(Bounding box coordinate data)

=== Section Start ===

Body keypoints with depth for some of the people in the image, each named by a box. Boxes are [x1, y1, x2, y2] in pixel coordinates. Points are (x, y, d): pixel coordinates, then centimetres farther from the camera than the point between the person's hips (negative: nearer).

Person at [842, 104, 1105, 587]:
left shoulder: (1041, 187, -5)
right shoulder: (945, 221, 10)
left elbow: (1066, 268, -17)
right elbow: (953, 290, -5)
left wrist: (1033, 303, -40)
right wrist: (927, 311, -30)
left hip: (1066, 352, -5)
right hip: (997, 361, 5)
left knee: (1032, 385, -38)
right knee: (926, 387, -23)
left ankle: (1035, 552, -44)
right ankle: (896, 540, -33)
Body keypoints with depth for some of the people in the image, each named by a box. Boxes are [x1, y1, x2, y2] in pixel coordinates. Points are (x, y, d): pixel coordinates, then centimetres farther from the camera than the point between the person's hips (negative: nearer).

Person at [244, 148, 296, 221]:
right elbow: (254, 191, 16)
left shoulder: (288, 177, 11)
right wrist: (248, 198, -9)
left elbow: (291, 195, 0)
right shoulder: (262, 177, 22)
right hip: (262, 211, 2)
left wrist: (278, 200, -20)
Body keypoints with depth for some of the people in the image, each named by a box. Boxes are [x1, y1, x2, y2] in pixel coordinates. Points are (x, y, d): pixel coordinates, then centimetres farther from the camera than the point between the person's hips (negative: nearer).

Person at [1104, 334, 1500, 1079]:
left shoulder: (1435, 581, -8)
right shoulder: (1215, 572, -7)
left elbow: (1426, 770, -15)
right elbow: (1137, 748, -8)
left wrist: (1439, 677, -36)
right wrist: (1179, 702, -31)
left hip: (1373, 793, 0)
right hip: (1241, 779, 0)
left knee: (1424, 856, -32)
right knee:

=== Section End ===

**REQUIRED ACTION:**
Copy the items from their first line through the line containing "left hip: (1066, 352, -5)", adding 124 to each of the three numbers in every keypoint triple and leaving all other lines as they are.

**SOLUTION TO THIS PROBLEM:**
Body keypoints with depth for some of the people in the image, each named by a box. Boxes are [x1, y1, x2, y2] in pixel coordinates. Points are (x, y, d): pixel coordinates, then centimetres farther from the camera than the point between the person's hips (negative: nearer).

Person at [842, 104, 1105, 587]:
left shoulder: (1165, 311, 119)
right shoulder: (1069, 345, 134)
left elbow: (1190, 392, 107)
right elbow: (1077, 414, 119)
left wrist: (1157, 427, 84)
right wrist: (1051, 435, 94)
left hip: (1190, 476, 119)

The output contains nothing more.